WHAT IS REQUIRED »
For each line below with the word "reveals", write out a copy.

MATERIAL PROVIDED »
──────────────────────────────

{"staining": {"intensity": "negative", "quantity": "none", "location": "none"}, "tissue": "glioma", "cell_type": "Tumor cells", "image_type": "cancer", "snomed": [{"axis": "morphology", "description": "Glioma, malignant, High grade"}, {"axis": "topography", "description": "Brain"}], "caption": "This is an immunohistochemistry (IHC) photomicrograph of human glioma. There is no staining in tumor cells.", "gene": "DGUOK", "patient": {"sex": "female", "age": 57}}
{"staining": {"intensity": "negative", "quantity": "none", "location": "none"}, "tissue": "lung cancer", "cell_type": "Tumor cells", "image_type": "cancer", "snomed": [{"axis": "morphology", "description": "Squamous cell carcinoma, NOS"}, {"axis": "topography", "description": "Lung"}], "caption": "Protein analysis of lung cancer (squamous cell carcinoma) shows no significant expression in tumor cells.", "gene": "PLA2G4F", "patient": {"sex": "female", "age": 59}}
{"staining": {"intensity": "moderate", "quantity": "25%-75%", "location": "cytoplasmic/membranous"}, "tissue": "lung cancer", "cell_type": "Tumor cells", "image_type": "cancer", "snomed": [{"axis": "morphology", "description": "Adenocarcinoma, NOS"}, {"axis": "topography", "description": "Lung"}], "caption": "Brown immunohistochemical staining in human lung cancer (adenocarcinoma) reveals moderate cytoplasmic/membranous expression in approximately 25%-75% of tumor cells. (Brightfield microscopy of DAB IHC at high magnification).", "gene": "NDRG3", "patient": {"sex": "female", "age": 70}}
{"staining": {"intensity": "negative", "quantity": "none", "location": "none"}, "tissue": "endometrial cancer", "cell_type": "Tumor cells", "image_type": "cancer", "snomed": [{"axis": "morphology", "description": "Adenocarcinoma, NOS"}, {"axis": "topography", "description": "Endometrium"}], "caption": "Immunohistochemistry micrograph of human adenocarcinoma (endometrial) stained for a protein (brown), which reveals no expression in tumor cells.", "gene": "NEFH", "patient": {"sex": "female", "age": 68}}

──────────────────────────────

ANSWER FOR THIS EXERCISE »
{"staining": {"intensity": "moderate", "quantity": "25%-75%", "location": "cytoplasmic/membranous"}, "tissue": "lung cancer", "cell_type": "Tumor cells", "image_type": "cancer", "snomed": [{"axis": "morphology", "description": "Adenocarcinoma, NOS"}, {"axis": "topography", "description": "Lung"}], "caption": "Brown immunohistochemical staining in human lung cancer (adenocarcinoma) reveals moderate cytoplasmic/membranous expression in approximately 25%-75% of tumor cells. (Brightfield microscopy of DAB IHC at high magnification).", "gene": "NDRG3", "patient": {"sex": "female", "age": 70}}
{"staining": {"intensity": "negative", "quantity": "none", "location": "none"}, "tissue": "endometrial cancer", "cell_type": "Tumor cells", "image_type": "cancer", "snomed": [{"axis": "morphology", "description": "Adenocarcinoma, NOS"}, {"axis": "topography", "description": "Endometrium"}], "caption": "Immunohistochemistry micrograph of human adenocarcinoma (endometrial) stained for a protein (brown), which reveals no expression in tumor cells.", "gene": "NEFH", "patient": {"sex": "female", "age": 68}}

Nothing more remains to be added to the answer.